Introduce them to the psalms
When the moment is right, tell them about David. Not as a sermon, but as a person. Say something like: there's this guy in the Bible who wrote songs when he was angry and scared and confused, and God kept every one of them. Then show them a psalm that matches what they're feeling. Psalm 13 if they feel forgotten. Psalm 22 if they feel abandoned. Psalm 51 if they feel guilty. Let them see that God receives the whole emotional register.
Start the gospel conversation through their art
Don't lead with sin or heaven. Lead with the image of God. Say: you know how you feel everything and make things nobody asked for? That's because you're made in the image of a Creator God. He made you to feel and to create. But we're all broken, and we try to find our worth in what we make instead of in Him. Then tell them about Jesus — the God who entered feeling, who quoted David on the cross, who didn't come to make us less emotional but to give us a new identity.

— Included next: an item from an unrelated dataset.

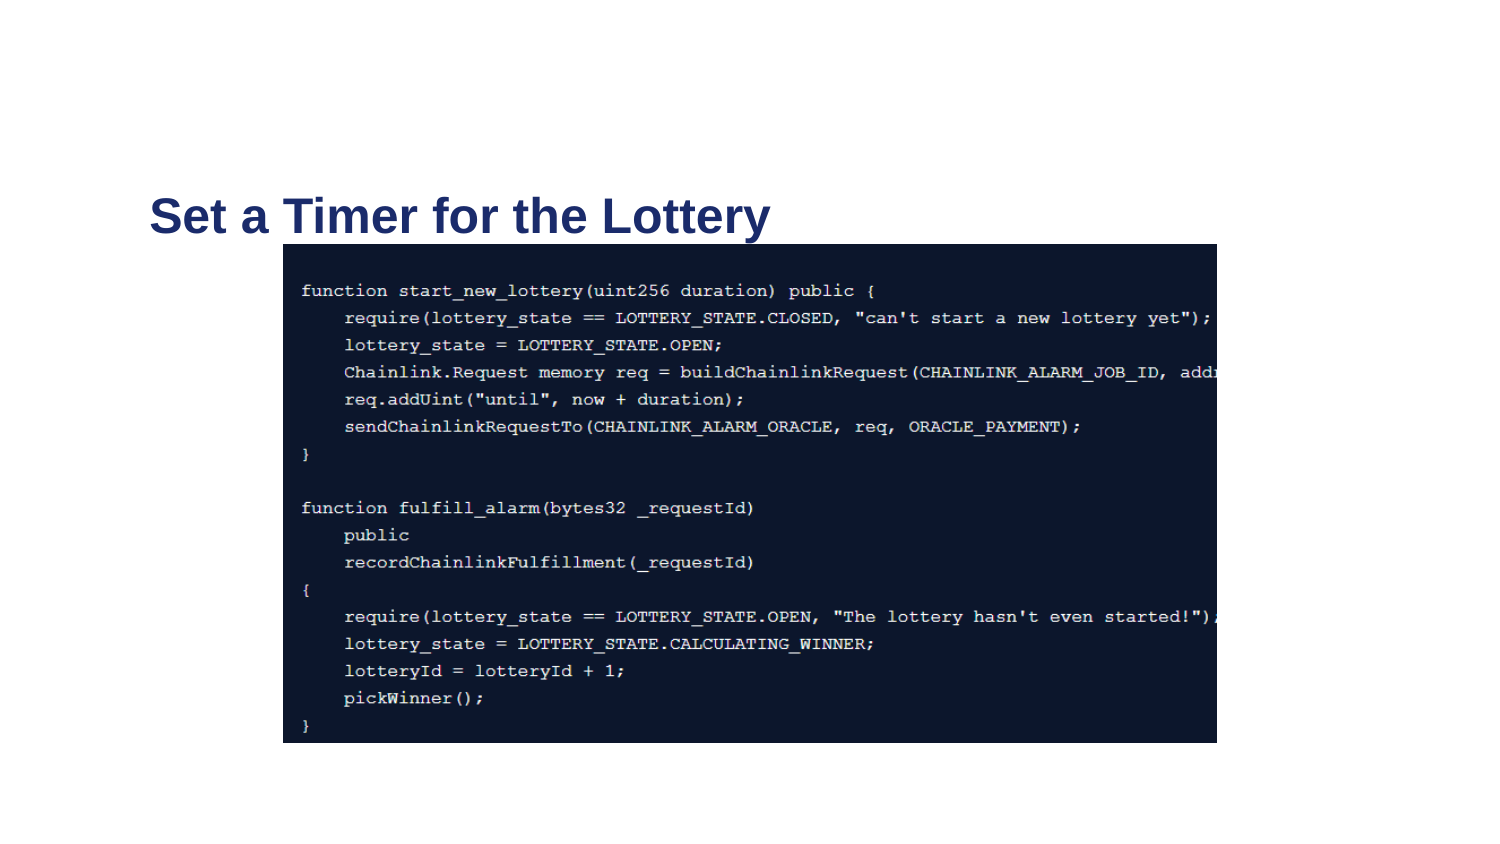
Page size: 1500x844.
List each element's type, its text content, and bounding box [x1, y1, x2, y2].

picture [283, 244, 1217, 743]
title Set a Timer for the Lottery [134, 138, 1366, 296]
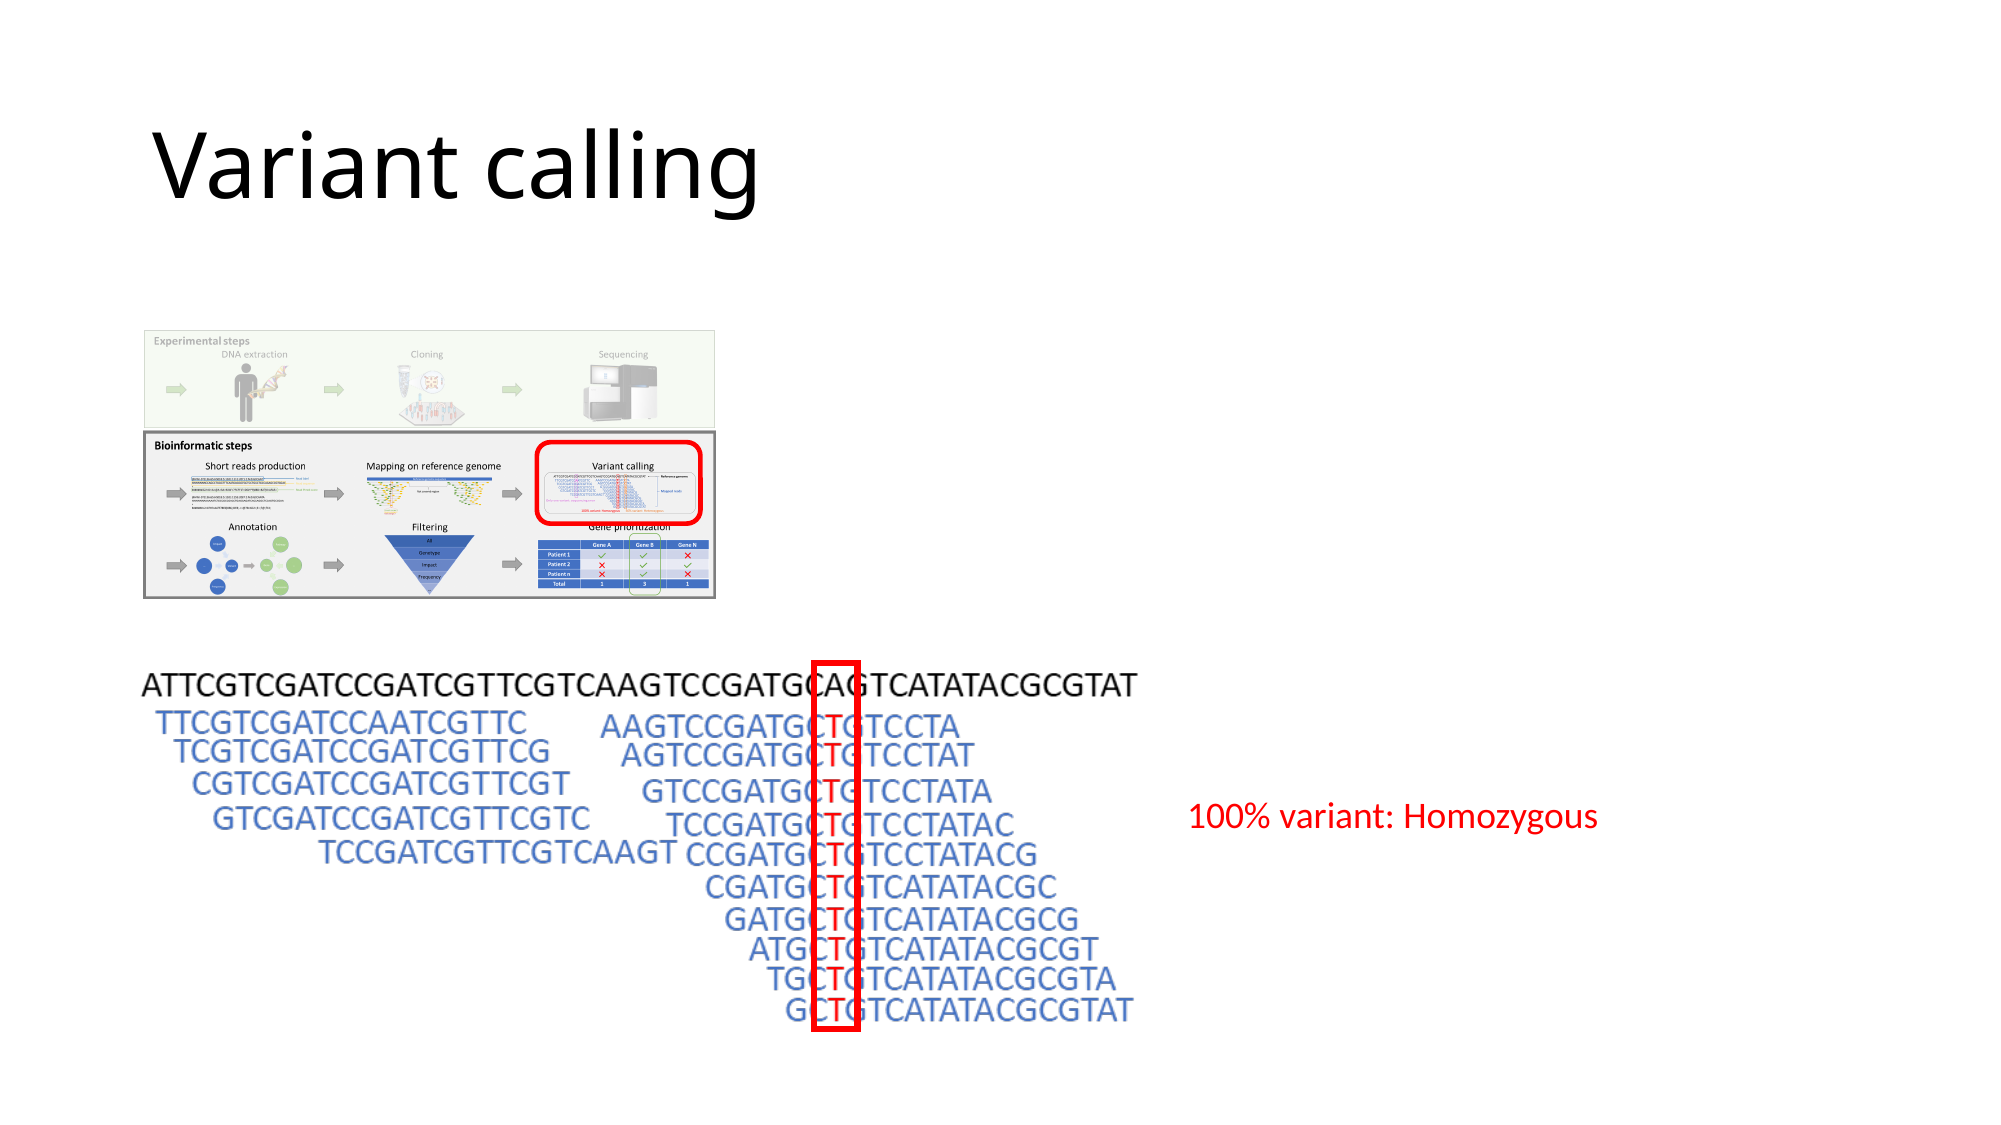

Never tell them their art is a waste of time
Even if you're trying to point them to Jesus, never say their gifts are impractical or that they need to focus on more important things. That's the message they've heard their whole life, and it will close the door immediately. The gospel doesn't diminish their creativity. It redeems it. Their art matters because they matter, and they matter because God made them.
What not to do.
Don't treat their art like a phase or a hobby. Don't say things like maybe you'll grow out of this or you should have a backup plan. That's what everyone else says, and it confirms the lie that what they make doesn't matter. If you want to reach them, you have to honor their inner world first. Don't use their vulnerability against them. If they share something raw or painful, don't immediately pivot to a gospel presentation. Sit with them first. Let them know you're not going anywhere. The gospel will land when they trust that you actually see them, not when you're trying to close a deal. After the conversation, don't expect them to suddenly have it all together. Creative kids process slowly. They'll wrestle with what you said through their art before they ever say it out loud. Keep showing up. Keep asking about their work. Keep being the person who doesn't flinch at what they feel. That's the long obedience that actually changes lives.
Psalm 139 · Psalm 22
Psalm 139 shows them they are known and made on purpose. Psalm 22 shows them that even Jesus brought His suffering to God in raw, unedited language — and God received it.